DATA TO USE: Begin

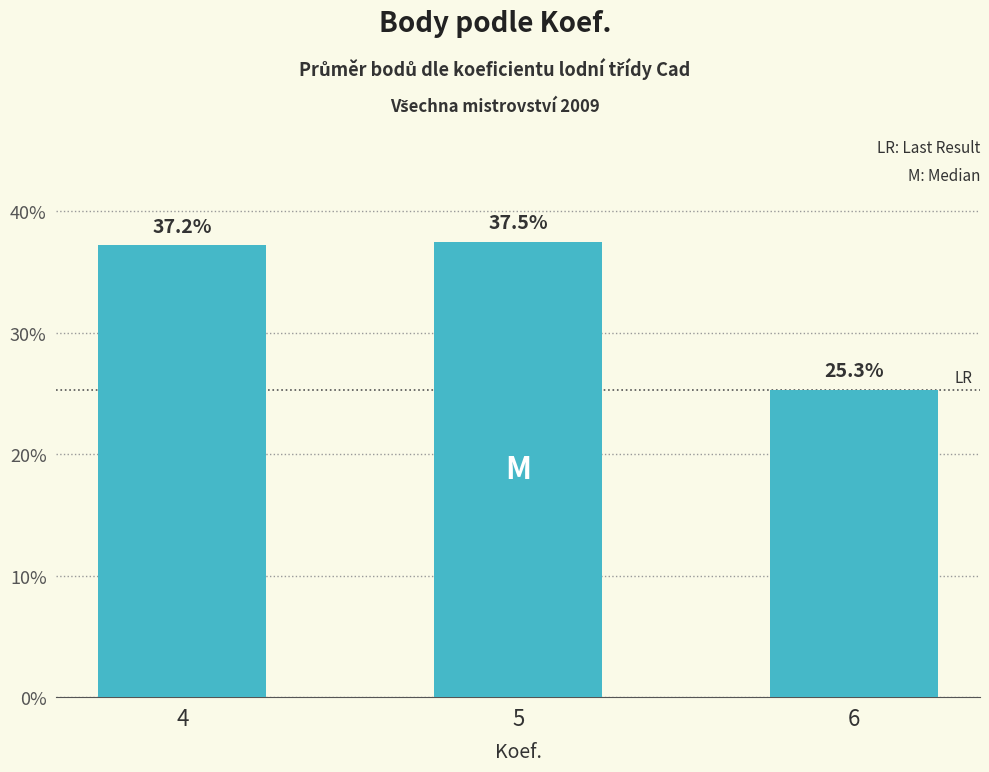

At which label does the data first exceed 37?

4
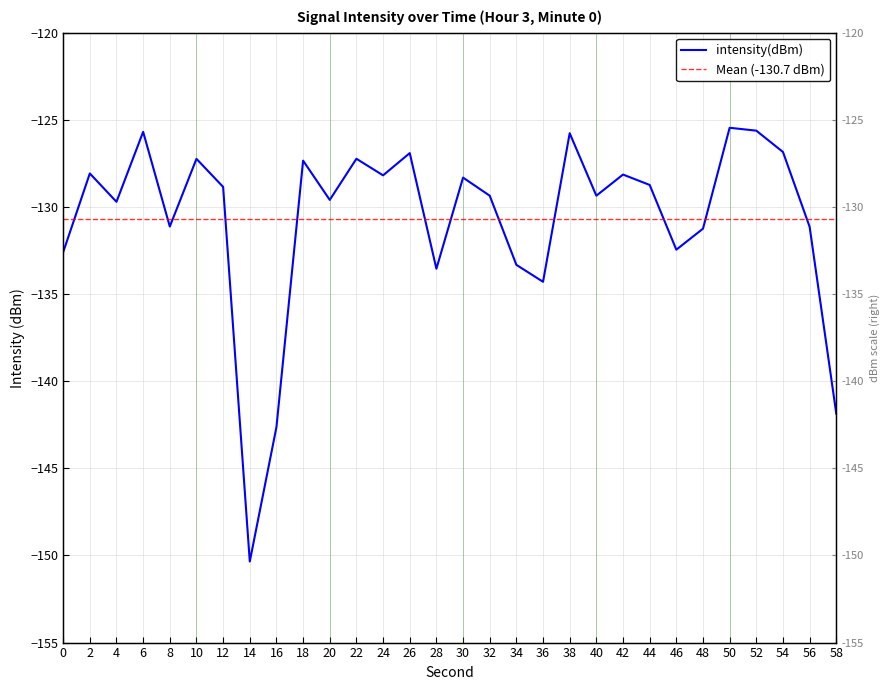

Reading left to right, what are all the values shown in this chart?

0=-132.6	2=-128.1	4=-129.7	6=-125.7	8=-131.1	10=-127.2	12=-128.8	14=-150.3	16=-142.6	18=-127.3	20=-129.6	22=-127.2	24=-128.2	26=-126.9	28=-133.5	30=-128.3	32=-129.4	34=-133.3	36=-134.3	38=-125.8	40=-129.4	42=-128.1	44=-128.7	46=-132.5	48=-131.2	50=-125.5	52=-125.6	54=-126.8	56=-131.1	58=-141.9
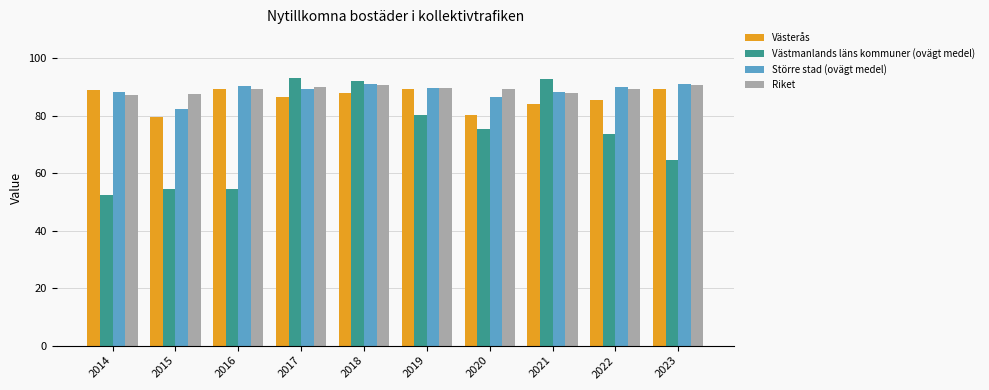

Which series changed the most between 2019 and 2020?

Västerås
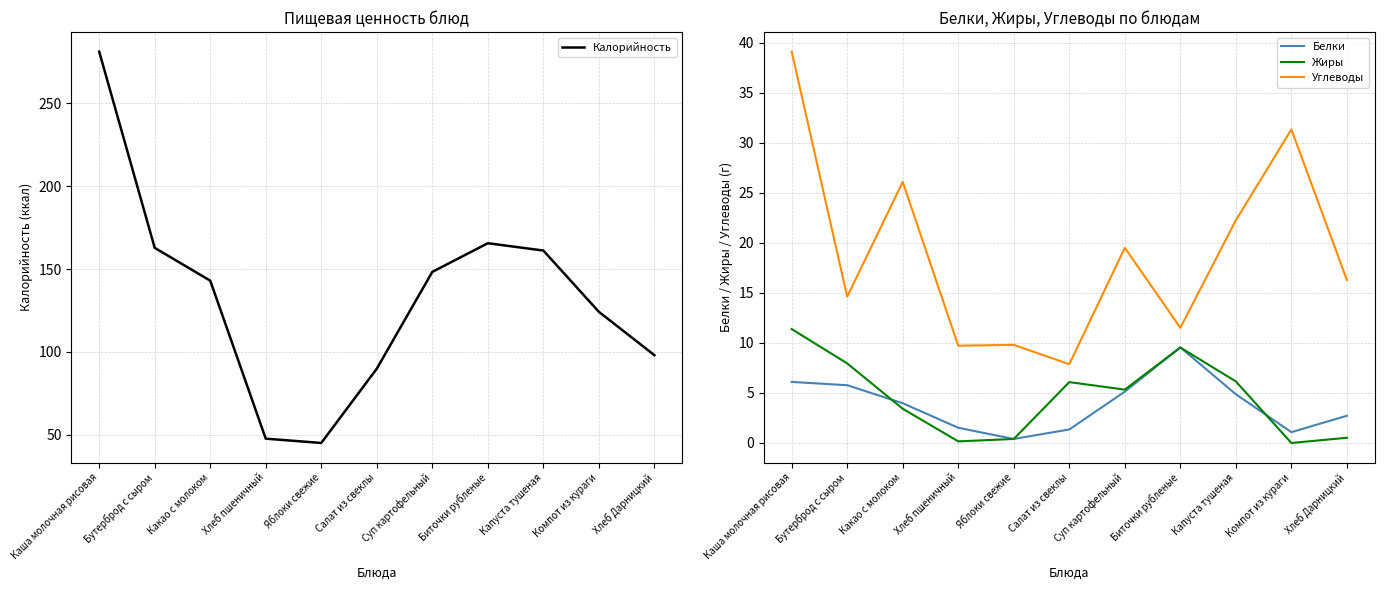

What is the difference between the highest and lowest values at Бутерброд с сыром?

157.0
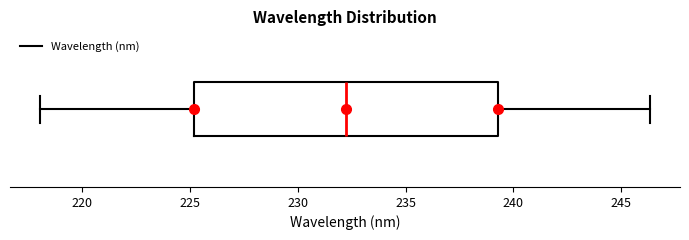

Transcribe this box plot: give where the median line is, the range the box spans, and where the two whiskers end, as read against the x-axis. The values are not printed on the chart, so give them approximately, as read against the axis.

median 232.5, box 225.0 to 239.5, whiskers 218.0 to 246.5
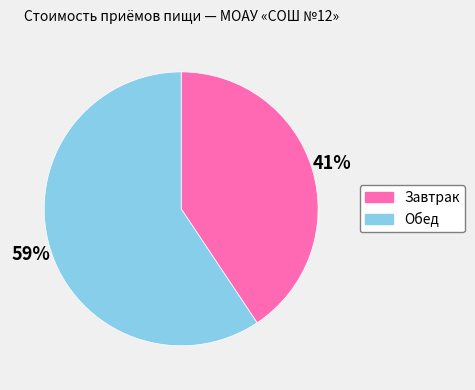

How many slices are in this pie chart?

2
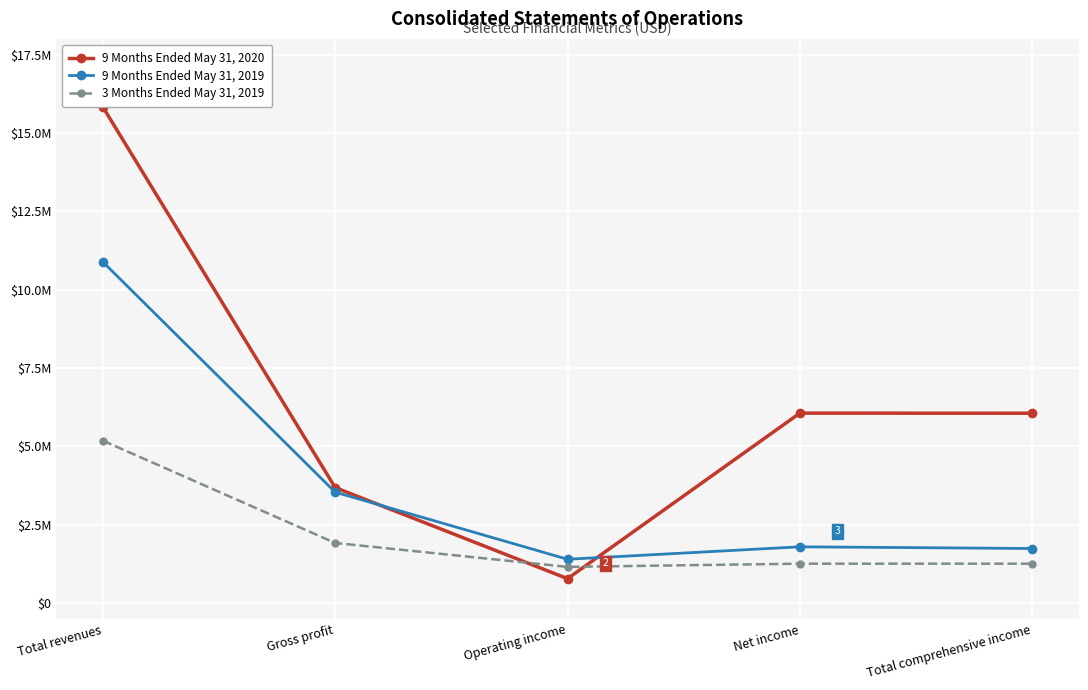

Reading right to left, list all the values displayed in this chart.

9 Months Ended May 31, 2020: 6059829	6063720	784122	3688666	15829730
9 Months Ended May 31, 2019: 1745528	1799318	1402222	3542598	10887631
3 Months Ended May 31, 2019: 1261340	1261371	1158831	1922361	5184663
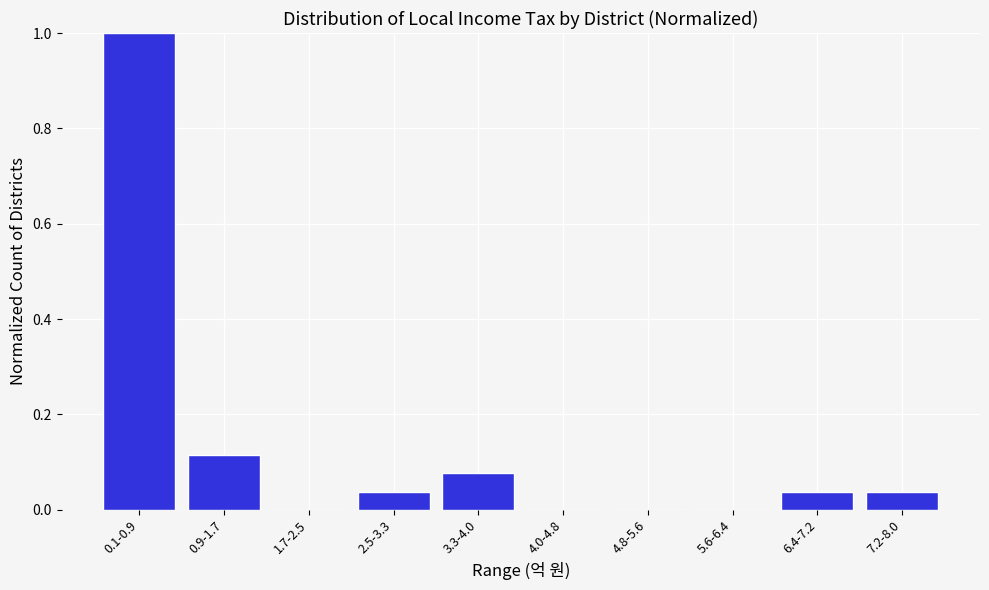

Which label corresponds to the largest value in the chart?

0.1-0.9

DATA TO USE: End

__TO-DO ITEM__
Arrange the text of all the entries above as a numbered list with one line per number, skipping blank lines and leaving out the picture lines.

__RESPONSE AREA__
1. At which label does the data first exceed 37?
2. 4
3. Reading left to right, what are all the values shown in this chart?
4. 0=-132.6	2=-128.1	4=-129.7	6=-125.7	8=-131.1	10=-127.2	12=-128.8	14=-150.3	16=-142.6	18=-127.3	20=-129.6	22=-127.2	24=-128.2	26=-126.9	28=-133.5	30=-128.3	32=-129.4	34=-133.3	36=-134.3	38=-125.8	40=-129.4	42=-128.1	44=-128.7	46=-132.5	48=-131.2	50=-125.5	52=-125.6	54=-126.8	56=-131.1	58=-141.9
5. Which series changed the most between 2019 and 2020?
6. Västerås
7. What is the difference between the highest and lowest values at Бутерброд с сыром?
8. 157.0
9. Transcribe this box plot: give where the median line is, the range the box spans, and where the two whiskers end, as read against the x-axis. The values are not printed on the chart, so give them approximately, as read against the axis.
10. median 232.5, box 225.0 to 239.5, whiskers 218.0 to 246.5
11. How many slices are in this pie chart?
12. 2
13. Reading right to left, list all the values displayed in this chart.
14. 9 Months Ended May 31, 2020: 6059829	6063720	784122	3688666	15829730
15. 9 Months Ended May 31, 2019: 1745528	1799318	1402222	3542598	10887631
16. 3 Months Ended May 31, 2019: 1261340	1261371	1158831	1922361	5184663
17. Which label corresponds to the largest value in the chart?
18. 0.1-0.9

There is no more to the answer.